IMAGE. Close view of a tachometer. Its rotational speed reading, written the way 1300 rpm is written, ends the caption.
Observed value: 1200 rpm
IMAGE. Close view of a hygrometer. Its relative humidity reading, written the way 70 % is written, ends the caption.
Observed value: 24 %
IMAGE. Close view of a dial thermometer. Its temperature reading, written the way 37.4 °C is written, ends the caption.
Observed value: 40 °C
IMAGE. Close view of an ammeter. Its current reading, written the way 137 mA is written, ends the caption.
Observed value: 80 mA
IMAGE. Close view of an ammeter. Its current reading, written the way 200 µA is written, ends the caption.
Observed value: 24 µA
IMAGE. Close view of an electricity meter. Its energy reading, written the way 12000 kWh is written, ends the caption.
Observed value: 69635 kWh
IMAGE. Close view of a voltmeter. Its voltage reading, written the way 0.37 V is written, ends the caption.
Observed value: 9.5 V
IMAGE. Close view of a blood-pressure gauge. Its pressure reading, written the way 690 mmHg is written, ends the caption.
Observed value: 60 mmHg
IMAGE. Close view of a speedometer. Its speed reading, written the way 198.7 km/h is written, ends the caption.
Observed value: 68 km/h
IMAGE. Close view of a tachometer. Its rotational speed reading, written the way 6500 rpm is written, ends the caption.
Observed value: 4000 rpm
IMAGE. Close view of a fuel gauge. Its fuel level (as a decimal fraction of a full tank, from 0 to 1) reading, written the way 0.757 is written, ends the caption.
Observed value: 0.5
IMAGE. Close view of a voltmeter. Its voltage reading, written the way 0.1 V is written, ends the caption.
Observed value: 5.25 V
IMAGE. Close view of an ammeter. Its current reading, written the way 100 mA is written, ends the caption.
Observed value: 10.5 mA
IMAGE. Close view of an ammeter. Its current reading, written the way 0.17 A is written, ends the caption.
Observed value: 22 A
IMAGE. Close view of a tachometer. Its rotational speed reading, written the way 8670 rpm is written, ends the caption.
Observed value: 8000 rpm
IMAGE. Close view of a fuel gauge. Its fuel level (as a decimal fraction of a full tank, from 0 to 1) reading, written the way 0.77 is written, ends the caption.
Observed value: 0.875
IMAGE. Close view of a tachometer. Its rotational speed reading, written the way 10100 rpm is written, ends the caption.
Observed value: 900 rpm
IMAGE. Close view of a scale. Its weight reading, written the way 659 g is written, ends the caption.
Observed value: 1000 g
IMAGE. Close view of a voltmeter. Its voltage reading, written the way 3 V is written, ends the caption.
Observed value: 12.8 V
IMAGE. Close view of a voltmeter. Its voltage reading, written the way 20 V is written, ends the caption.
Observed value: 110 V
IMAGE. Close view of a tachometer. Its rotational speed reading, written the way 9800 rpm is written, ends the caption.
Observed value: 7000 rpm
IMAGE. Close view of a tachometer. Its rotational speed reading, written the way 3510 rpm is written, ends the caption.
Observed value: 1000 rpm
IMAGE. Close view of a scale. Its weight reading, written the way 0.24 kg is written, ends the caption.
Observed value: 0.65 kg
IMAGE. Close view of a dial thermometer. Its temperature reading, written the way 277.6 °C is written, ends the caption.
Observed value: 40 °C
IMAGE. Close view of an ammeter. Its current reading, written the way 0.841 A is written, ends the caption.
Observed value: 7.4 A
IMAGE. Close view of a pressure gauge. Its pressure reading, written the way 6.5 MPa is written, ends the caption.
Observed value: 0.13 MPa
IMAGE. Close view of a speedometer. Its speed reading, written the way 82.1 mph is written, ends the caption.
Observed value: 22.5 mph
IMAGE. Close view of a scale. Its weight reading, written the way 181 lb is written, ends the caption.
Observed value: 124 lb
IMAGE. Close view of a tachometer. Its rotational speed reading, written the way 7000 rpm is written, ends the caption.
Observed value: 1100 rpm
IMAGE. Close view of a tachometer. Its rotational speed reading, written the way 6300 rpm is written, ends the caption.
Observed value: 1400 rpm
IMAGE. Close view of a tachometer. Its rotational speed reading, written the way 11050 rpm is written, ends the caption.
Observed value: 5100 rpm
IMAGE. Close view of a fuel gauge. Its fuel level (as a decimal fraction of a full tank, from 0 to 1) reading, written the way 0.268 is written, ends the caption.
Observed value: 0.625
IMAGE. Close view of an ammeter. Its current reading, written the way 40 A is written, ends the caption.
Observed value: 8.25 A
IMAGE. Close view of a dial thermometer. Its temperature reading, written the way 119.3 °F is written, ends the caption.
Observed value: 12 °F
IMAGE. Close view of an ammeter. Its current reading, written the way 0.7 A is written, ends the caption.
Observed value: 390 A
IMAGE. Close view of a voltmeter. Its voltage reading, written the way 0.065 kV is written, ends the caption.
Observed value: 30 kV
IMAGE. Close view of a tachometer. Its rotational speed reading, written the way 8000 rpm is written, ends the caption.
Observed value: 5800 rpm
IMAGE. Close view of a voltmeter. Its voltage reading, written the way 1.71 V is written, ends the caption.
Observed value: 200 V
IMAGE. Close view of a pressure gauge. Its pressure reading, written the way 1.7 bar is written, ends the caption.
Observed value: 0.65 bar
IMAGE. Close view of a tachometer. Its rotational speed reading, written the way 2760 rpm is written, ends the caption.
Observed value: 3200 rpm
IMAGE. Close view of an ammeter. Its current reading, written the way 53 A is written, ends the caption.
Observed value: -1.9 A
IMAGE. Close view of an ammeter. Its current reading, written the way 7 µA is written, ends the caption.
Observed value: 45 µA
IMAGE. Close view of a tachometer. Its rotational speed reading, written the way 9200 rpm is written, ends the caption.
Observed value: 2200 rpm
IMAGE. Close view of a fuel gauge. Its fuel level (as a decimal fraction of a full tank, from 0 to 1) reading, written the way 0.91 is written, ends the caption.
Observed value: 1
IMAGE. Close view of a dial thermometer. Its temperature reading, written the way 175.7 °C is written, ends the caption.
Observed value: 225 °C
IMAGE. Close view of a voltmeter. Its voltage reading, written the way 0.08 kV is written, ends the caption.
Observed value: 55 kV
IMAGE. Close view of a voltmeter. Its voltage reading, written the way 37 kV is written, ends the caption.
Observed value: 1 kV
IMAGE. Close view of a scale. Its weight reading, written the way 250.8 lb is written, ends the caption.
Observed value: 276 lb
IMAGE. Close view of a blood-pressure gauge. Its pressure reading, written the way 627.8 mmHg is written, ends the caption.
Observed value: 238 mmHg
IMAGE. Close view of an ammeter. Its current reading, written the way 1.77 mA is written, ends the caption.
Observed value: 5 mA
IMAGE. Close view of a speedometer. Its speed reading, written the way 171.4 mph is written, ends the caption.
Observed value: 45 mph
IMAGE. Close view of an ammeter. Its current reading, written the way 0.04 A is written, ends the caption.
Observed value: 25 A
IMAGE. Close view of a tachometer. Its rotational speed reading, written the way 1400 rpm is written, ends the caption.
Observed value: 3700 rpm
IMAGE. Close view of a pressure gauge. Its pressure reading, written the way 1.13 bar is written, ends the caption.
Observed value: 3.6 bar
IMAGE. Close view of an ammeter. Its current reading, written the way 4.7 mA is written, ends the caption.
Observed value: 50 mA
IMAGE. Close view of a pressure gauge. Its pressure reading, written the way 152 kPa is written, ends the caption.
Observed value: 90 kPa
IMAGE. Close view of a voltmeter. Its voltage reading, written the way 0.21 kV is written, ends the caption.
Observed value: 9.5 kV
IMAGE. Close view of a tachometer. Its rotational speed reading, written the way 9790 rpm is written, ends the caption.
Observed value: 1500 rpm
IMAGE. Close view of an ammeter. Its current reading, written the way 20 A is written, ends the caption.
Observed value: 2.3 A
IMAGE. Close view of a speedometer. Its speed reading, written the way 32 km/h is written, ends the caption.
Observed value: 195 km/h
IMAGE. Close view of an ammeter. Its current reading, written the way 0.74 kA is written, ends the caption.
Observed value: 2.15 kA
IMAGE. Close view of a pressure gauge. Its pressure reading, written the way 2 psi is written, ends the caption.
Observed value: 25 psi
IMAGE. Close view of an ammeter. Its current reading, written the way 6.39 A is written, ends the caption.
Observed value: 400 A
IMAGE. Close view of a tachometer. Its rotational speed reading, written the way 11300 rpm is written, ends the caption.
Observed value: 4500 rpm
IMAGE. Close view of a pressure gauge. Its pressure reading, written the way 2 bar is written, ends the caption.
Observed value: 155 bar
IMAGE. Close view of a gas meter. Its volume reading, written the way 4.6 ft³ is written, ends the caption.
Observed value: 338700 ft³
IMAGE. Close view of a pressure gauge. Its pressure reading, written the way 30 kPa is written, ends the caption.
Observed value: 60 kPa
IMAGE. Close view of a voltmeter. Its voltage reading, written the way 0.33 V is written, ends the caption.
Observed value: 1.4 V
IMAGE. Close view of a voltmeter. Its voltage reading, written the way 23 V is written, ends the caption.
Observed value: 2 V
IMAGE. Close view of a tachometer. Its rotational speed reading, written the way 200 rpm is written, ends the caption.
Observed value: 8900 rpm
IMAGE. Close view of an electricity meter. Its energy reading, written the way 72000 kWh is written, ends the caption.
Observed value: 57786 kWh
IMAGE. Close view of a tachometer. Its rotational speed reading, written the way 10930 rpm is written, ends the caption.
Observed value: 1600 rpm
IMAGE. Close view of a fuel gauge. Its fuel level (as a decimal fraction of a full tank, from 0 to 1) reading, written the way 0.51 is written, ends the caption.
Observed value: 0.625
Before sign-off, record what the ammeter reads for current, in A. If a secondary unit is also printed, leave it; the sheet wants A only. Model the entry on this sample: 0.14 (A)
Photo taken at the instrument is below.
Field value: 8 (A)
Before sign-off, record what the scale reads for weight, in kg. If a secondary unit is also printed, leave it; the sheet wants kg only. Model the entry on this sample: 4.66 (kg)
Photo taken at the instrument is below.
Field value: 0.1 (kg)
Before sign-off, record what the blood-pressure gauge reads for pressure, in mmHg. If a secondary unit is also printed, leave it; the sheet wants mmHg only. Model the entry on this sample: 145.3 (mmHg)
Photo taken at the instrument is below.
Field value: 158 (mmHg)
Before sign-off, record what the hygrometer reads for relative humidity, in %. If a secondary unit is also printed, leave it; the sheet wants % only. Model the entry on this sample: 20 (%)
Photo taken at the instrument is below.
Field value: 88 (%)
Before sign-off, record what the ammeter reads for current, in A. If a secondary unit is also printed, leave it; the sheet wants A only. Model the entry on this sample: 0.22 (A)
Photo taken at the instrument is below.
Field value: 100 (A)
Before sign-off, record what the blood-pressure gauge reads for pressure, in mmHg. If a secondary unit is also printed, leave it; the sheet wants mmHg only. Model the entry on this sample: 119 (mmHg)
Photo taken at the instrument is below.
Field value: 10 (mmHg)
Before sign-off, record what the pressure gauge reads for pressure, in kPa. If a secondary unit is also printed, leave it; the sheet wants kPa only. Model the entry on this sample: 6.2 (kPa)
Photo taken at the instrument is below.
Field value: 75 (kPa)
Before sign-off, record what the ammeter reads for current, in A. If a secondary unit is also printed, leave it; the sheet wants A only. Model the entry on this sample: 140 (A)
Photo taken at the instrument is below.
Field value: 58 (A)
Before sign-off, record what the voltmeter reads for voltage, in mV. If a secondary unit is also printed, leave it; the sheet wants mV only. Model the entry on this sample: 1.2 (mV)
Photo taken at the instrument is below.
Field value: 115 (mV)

◆ **JOB ITEM**: Can you turn the part of the listing above that opens with the line containing "0.21 kV is written, ends the caption." and closes with the line containing "Observed value: 400 A", both ends included, into a Markdown table with the columns No. and Text? Number each line in order and leave out any blank lines.

◆ **ANSWER TO THE EXERCISE**:
| No. | Text |
|---|---|
| 1 | IMAGE. Close view of a voltmeter. Its voltage reading, written the way 0.21 kV is written, ends the caption. |
| 2 | Observed value: 9.5 kV |
| 3 | IMAGE. Close view of a tachometer. Its rotational speed reading, written the way 9790 rpm is written, ends the caption. |
| 4 | Observed value: 1500 rpm |
| 5 | IMAGE. Close view of an ammeter. Its current reading, written the way 20 A is written, ends the caption. |
| 6 | Observed value: 2.3 A |
| 7 | IMAGE. Close view of a speedometer. Its speed reading, written the way 32 km/h is written, ends the caption. |
| 8 | Observed value: 195 km/h |
| 9 | IMAGE. Close view of an ammeter. Its current reading, written the way 0.74 kA is written, ends the caption. |
| 10 | Observed value: 2.15 kA |
| 11 | IMAGE. Close view of a pressure gauge. Its pressure reading, written the way 2 psi is written, ends the caption. |
| 12 | Observed value: 25 psi |
| 13 | IMAGE. Close view of an ammeter. Its current reading, written the way 6.39 A is written, ends the caption. |
| 14 | Observed value: 400 A |